Task to carry out
Go to the line in the entries below that holds "Mr. Noel Mann, 26A" and repeat exactly from there through the line that holds "9. Alfred Burgess Graves, b. 5 June 1835.", inclusive.

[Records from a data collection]
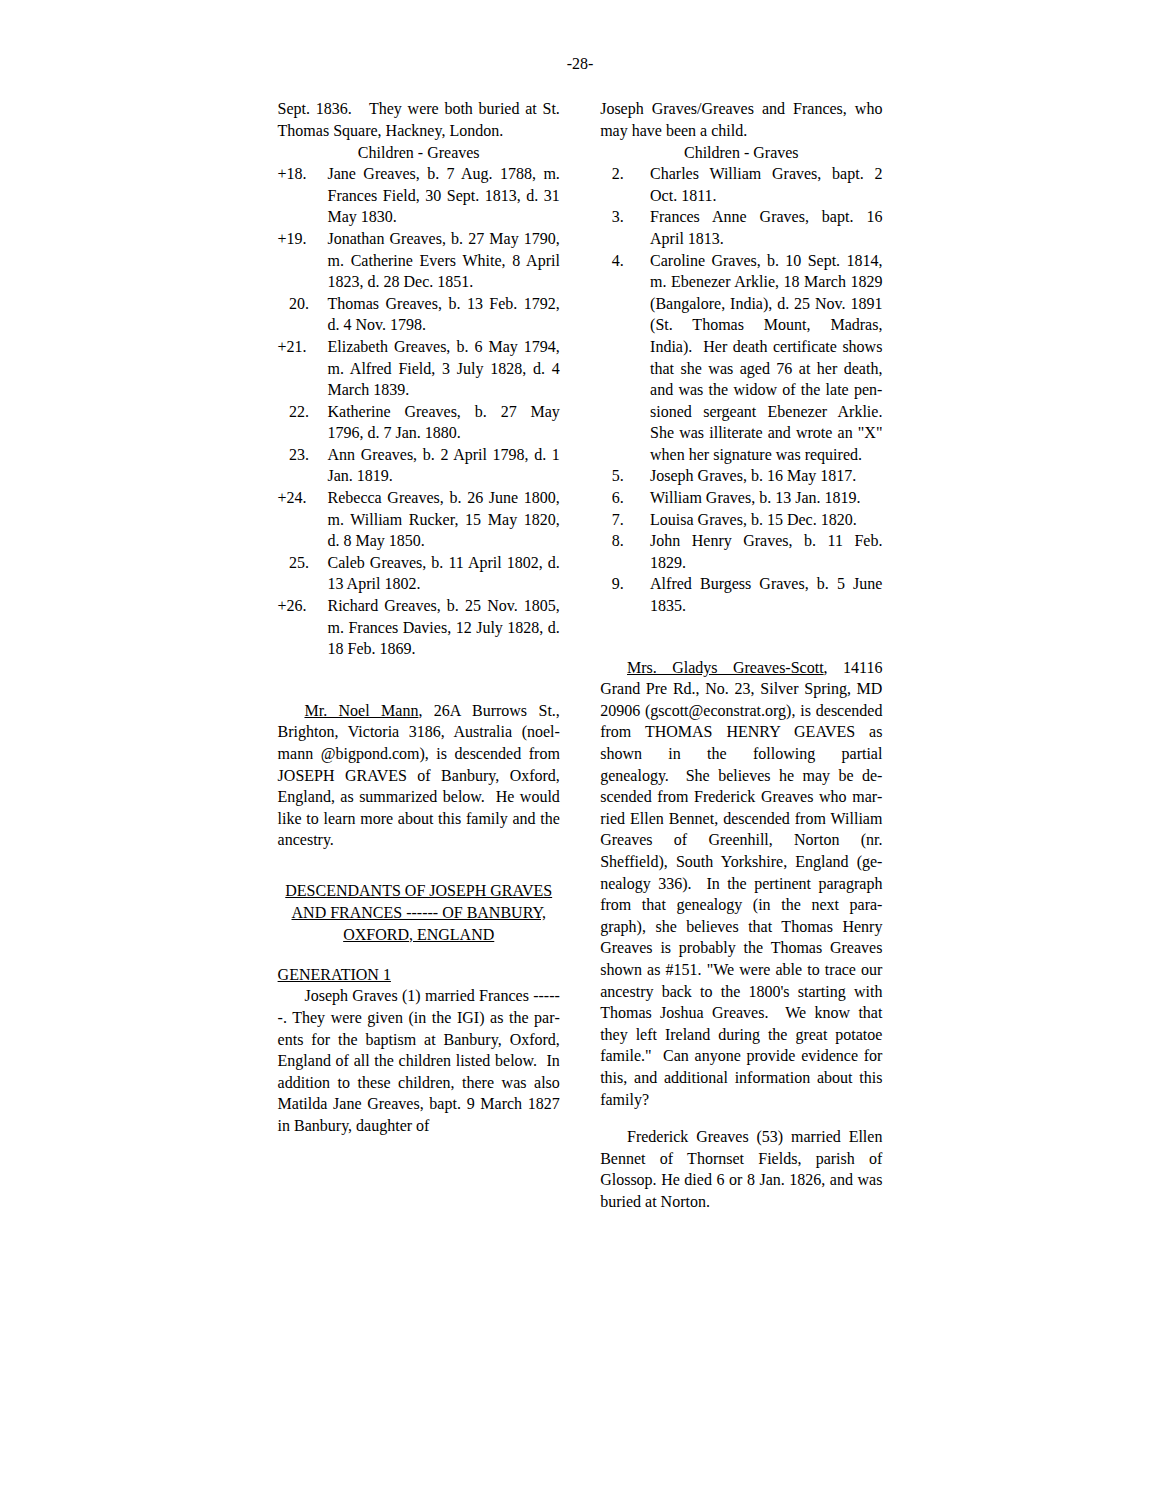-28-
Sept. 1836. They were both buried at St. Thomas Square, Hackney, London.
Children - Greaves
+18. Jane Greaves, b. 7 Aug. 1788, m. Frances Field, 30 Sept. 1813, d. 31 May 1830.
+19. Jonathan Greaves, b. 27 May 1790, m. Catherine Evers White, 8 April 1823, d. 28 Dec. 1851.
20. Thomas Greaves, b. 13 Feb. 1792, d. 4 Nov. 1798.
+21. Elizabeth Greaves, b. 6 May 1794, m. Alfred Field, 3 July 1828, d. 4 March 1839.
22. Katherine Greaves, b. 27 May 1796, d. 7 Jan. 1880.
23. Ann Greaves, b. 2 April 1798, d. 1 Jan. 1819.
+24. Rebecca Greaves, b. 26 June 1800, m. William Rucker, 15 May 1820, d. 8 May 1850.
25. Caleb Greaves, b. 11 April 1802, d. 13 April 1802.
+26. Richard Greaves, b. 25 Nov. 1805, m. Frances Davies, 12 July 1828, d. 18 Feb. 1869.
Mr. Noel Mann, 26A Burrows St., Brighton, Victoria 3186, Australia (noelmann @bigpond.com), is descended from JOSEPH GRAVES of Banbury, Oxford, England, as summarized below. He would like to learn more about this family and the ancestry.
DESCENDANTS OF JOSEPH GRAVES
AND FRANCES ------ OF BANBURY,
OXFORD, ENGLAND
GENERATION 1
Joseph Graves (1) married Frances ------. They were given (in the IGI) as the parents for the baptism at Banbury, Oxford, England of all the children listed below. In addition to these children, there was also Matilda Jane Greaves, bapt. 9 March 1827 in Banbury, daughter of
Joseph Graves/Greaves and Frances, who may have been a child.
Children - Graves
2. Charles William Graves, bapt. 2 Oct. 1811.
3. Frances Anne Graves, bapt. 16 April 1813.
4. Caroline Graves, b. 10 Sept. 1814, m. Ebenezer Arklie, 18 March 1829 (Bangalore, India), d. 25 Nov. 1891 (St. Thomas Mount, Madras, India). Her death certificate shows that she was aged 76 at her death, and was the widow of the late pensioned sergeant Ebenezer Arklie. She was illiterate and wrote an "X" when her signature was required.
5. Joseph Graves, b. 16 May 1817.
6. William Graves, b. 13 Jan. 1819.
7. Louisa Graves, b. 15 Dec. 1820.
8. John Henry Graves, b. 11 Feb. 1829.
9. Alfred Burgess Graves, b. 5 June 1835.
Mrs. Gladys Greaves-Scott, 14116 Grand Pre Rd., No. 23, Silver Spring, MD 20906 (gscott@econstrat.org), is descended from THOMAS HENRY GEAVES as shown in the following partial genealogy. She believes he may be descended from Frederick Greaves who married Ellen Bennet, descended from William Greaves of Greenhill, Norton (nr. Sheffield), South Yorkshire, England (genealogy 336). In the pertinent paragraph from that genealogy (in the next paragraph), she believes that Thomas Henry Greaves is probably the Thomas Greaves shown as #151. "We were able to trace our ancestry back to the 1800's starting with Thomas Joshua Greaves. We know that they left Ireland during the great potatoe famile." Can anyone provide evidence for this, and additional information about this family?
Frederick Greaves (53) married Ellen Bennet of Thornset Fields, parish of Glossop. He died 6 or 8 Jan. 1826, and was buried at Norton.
* * *
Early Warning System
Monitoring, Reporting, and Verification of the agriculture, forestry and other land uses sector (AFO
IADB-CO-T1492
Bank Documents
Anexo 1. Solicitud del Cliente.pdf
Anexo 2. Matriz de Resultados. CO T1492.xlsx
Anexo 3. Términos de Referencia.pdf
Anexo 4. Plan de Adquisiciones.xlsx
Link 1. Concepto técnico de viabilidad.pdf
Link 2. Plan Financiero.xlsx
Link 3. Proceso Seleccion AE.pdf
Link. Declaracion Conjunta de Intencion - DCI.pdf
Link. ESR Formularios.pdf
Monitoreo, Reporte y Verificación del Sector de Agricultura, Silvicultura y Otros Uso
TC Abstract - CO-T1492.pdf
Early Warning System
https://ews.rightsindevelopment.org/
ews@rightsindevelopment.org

Expected answer
Mr. Noel Mann, 26A Burrows St., Brighton, Victoria 3186, Australia (noelmann @bigpond.com), is descended from JOSEPH GRAVES of Banbury, Oxford, England, as summarized below. He would like to learn more about this family and the ancestry.
DESCENDANTS OF JOSEPH GRAVES
AND FRANCES ------ OF BANBURY,
OXFORD, ENGLAND
GENERATION 1
Joseph Graves (1) married Frances ------. They were given (in the IGI) as the parents for the baptism at Banbury, Oxford, England of all the children listed below. In addition to these children, there was also Matilda Jane Greaves, bapt. 9 March 1827 in Banbury, daughter of
Joseph Graves/Greaves and Frances, who may have been a child.
Children - Graves
2. Charles William Graves, bapt. 2 Oct. 1811.
3. Frances Anne Graves, bapt. 16 April 1813.
4. Caroline Graves, b. 10 Sept. 1814, m. Ebenezer Arklie, 18 March 1829 (Bangalore, India), d. 25 Nov. 1891 (St. Thomas Mount, Madras, India). Her death certificate shows that she was aged 76 at her death, and was the widow of the late pensioned sergeant Ebenezer Arklie. She was illiterate and wrote an "X" when her signature was required.
5. Joseph Graves, b. 16 May 1817.
6. William Graves, b. 13 Jan. 1819.
7. Louisa Graves, b. 15 Dec. 1820.
8. John Henry Graves, b. 11 Feb. 1829.
9. Alfred Burgess Graves, b. 5 June 1835.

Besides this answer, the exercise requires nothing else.